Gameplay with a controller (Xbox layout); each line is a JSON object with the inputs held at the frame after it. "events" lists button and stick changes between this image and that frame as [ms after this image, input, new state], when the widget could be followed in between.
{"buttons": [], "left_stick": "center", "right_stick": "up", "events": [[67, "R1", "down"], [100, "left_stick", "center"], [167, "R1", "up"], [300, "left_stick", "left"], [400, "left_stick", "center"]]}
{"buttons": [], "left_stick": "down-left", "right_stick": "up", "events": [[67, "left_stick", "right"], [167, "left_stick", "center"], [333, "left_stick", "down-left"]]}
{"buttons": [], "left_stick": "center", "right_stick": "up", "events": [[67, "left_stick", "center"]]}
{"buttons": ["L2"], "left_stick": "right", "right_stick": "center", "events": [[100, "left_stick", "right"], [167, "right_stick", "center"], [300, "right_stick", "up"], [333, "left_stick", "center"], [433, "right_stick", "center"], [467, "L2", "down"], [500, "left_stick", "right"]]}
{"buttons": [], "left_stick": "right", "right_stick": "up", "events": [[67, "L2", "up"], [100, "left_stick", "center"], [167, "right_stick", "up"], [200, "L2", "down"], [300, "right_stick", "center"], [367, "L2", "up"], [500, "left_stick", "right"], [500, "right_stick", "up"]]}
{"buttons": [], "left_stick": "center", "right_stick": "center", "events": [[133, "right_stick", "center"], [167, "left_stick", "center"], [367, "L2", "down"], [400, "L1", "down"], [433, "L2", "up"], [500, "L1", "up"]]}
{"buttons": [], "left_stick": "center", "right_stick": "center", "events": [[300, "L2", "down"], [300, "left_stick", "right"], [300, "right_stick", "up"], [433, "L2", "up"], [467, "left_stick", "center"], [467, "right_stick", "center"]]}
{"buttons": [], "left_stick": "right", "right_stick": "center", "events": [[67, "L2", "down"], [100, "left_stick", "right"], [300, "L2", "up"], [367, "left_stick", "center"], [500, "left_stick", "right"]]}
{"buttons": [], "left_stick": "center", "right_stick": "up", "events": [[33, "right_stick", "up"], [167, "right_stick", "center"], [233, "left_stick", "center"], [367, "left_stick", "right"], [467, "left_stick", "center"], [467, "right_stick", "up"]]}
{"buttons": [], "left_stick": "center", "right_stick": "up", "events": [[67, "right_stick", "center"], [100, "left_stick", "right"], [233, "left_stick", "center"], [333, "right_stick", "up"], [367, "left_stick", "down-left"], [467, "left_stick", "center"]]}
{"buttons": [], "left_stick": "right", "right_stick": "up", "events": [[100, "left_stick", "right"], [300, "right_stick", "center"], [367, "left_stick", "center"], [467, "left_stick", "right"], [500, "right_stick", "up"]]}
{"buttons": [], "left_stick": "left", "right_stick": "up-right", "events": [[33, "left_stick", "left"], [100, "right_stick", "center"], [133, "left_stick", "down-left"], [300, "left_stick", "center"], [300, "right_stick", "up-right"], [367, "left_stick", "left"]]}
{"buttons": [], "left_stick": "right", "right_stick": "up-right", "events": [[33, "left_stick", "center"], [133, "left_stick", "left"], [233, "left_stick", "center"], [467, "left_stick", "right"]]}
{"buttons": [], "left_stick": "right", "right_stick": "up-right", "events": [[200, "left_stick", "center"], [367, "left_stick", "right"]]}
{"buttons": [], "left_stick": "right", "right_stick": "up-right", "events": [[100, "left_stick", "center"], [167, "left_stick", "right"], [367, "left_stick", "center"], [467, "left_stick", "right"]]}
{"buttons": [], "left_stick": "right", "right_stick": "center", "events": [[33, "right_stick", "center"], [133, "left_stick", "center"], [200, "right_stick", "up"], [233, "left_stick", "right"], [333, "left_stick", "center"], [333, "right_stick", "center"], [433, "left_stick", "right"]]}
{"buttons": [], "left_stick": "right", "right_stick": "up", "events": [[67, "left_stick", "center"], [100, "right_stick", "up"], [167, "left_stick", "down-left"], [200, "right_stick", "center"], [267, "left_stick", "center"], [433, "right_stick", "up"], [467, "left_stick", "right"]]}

What this task involves
Please make the answer a complete, exact reproduction of the records.

Task response
Gameplay with a controller (Xbox layout); each line is a JSON object with the inputs held at the frame after it. "events" lists button and stick changes between this image and that frame as [ms after this image, input, new state], when the widget could be followed in between.
{"buttons": [], "left_stick": "center", "right_stick": "up", "events": [[67, "R1", "down"], [100, "left_stick", "center"], [167, "R1", "up"], [300, "left_stick", "left"], [400, "left_stick", "center"]]}
{"buttons": [], "left_stick": "down-left", "right_stick": "up", "events": [[67, "left_stick", "right"], [167, "left_stick", "center"], [333, "left_stick", "down-left"]]}
{"buttons": [], "left_stick": "center", "right_stick": "up", "events": [[67, "left_stick", "center"]]}
{"buttons": ["L2"], "left_stick": "right", "right_stick": "center", "events": [[100, "left_stick", "right"], [167, "right_stick", "center"], [300, "right_stick", "up"], [333, "left_stick", "center"], [433, "right_stick", "center"], [467, "L2", "down"], [500, "left_stick", "right"]]}
{"buttons": [], "left_stick": "right", "right_stick": "up", "events": [[67, "L2", "up"], [100, "left_stick", "center"], [167, "right_stick", "up"], [200, "L2", "down"], [300, "right_stick", "center"], [367, "L2", "up"], [500, "left_stick", "right"], [500, "right_stick", "up"]]}
{"buttons": [], "left_stick": "center", "right_stick": "center", "events": [[133, "right_stick", "center"], [167, "left_stick", "center"], [367, "L2", "down"], [400, "L1", "down"], [433, "L2", "up"], [500, "L1", "up"]]}
{"buttons": [], "left_stick": "center", "right_stick": "center", "events": [[300, "L2", "down"], [300, "left_stick", "right"], [300, "right_stick", "up"], [433, "L2", "up"], [467, "left_stick", "center"], [467, "right_stick", "center"]]}
{"buttons": [], "left_stick": "right", "right_stick": "center", "events": [[67, "L2", "down"], [100, "left_stick", "right"], [300, "L2", "up"], [367, "left_stick", "center"], [500, "left_stick", "right"]]}
{"buttons": [], "left_stick": "center", "right_stick": "up", "events": [[33, "right_stick", "up"], [167, "right_stick", "center"], [233, "left_stick", "center"], [367, "left_stick", "right"], [467, "left_stick", "center"], [467, "right_stick", "up"]]}
{"buttons": [], "left_stick": "center", "right_stick": "up", "events": [[67, "right_stick", "center"], [100, "left_stick", "right"], [233, "left_stick", "center"], [333, "right_stick", "up"], [367, "left_stick", "down-left"], [467, "left_stick", "center"]]}
{"buttons": [], "left_stick": "right", "right_stick": "up", "events": [[100, "left_stick", "right"], [300, "right_stick", "center"], [367, "left_stick", "center"], [467, "left_stick", "right"], [500, "right_stick", "up"]]}
{"buttons": [], "left_stick": "left", "right_stick": "up-right", "events": [[33, "left_stick", "left"], [100, "right_stick", "center"], [133, "left_stick", "down-left"], [300, "left_stick", "center"], [300, "right_stick", "up-right"], [367, "left_stick", "left"]]}
{"buttons": [], "left_stick": "right", "right_stick": "up-right", "events": [[33, "left_stick", "center"], [133, "left_stick", "left"], [233, "left_stick", "center"], [467, "left_stick", "right"]]}
{"buttons": [], "left_stick": "right", "right_stick": "up-right", "events": [[200, "left_stick", "center"], [367, "left_stick", "right"]]}
{"buttons": [], "left_stick": "right", "right_stick": "up-right", "events": [[100, "left_stick", "center"], [167, "left_stick", "right"], [367, "left_stick", "center"], [467, "left_stick", "right"]]}
{"buttons": [], "left_stick": "right", "right_stick": "center", "events": [[33, "right_stick", "center"], [133, "left_stick", "center"], [200, "right_stick", "up"], [233, "left_stick", "right"], [333, "left_stick", "center"], [333, "right_stick", "center"], [433, "left_stick", "right"]]}
{"buttons": [], "left_stick": "right", "right_stick": "up", "events": [[67, "left_stick", "center"], [100, "right_stick", "up"], [167, "left_stick", "down-left"], [200, "right_stick", "center"], [267, "left_stick", "center"], [433, "right_stick", "up"], [467, "left_stick", "right"]]}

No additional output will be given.